L'information est passée relativement inaperçue dans la presse internationale, mais la revue en ligne Slate n'a pas manqué de souligner la relation tendue entre le réalisateur iranien du Passé,Asghar Farhadi, et son pays. Lors de sa descente d'avion à l'aéroport Imam Khomeyni de Téhéran le 9 juillet, le metteur en scène a été arrêté, son passeport confisqué. "Un bref incident qualifié de 'malentendu' par la presse iranienne puisque le passeport lui a été remis rapidement. Mais un événement à prendre comme une mise en garde de la part des autorités iraniennes, ainsi que l'interrogatoire auquel Farhadi a été soumis les jours suivants", lit-on sur Slate.
Si Asghar Farhadi n'est pas en conflit ouvert avec le gouvernement iranien à l'image de Jafar Panahi ou Mohammed Rasoulof, il y a des choses qui ne plaisent pas visiblement à l'état d'Iran. Son actrice du Passé, Bérénice Bejo, qui l'embrasse lorsqu'elle reçoit le prix d'interprétation à Cannes, a déjà froissé certains : "Elle connaissait les codes et savait qu'il ne fallait pas embrasser Farhadi", explique un proche. Le protocole iranien voudrait que l'homme s'incline légèrement devant la femme en guise de salut, et ce sans contact physique, précise Slate.
Asghar Farhadi n'est pas tendre avec Argo, le film de Ben Affleck sur le sauvetage d'otages en 1979 à Téhéran qui a reçu l'Oscar du meilleur film, mais il ne le fait pas pour plaire aux autorités iraniennes, scandalisées par ce film qui dévoile un visage de l'Iran qu'elles estiment inexactes. Discret, diplomate, le réalisateur du Passé ne veut néanmoins pas être associé aux censeurs.
Détenteur du premier Oscar pour un film réalisé par un metteur en scène iranien avec Une séparation, Asghar Farhadi n'est pas considéré comme un ennemi de son pays, et ses films ne remettent pas directement en cause le système de l'Iran. Le gouvernement pouvait donc ainsi récupérer joyeusement le triomphe d'Une séparation. Pourtant, lors du tournage du film, le réalisateur a perdu brutalement son autorisation de tourner après avoir déclaré en 2010 au sein de la Maison du cinéma : "Si seulement le pays pouvait être tel qu'il soit possible que Golshifteh Farahani [actrice en exil sous la pression des autorités] puisse de nouveau jouer en Iran [...], que Jafar Panahi [condamné à 6 ans de prison et à 20 ans d'interdiction d'exercer toute activité cinématographique] puisse réaliser des films dans son pays".

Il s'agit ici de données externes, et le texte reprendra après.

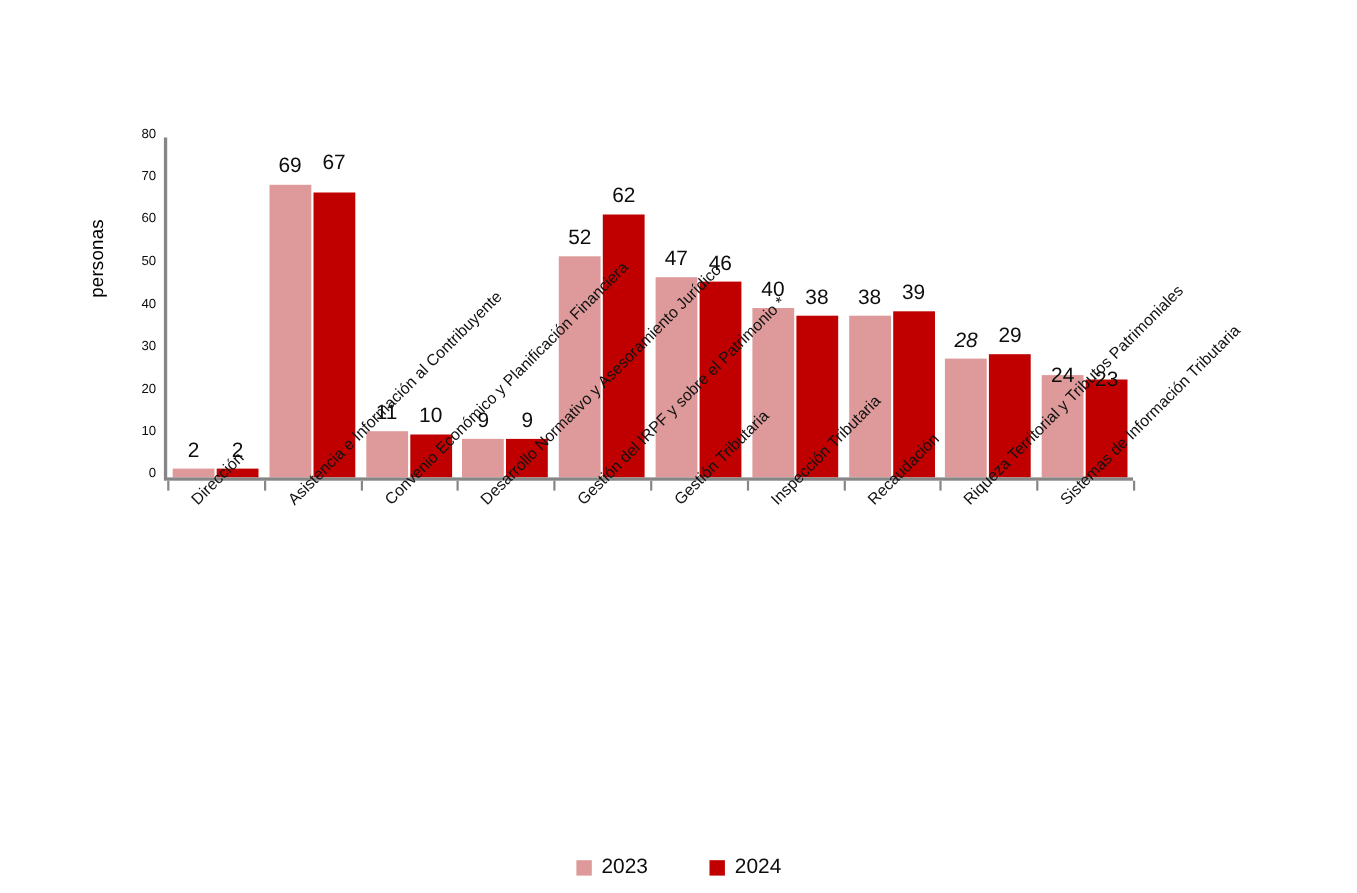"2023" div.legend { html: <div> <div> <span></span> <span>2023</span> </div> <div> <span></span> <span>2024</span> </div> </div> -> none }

Le travail de Farhadi est donc scrupuleusement observé par le gouvernement iranien qui l'applaudit lorsqu'il lui est bénéfique, tout en le rappelant à l'ordre s'il s'attaque au système. Pour son prochain film, le réalisateur iranien va être sous les feux des projecteurs des cinéphiles, comme des gardiens de la morale gouvernementale.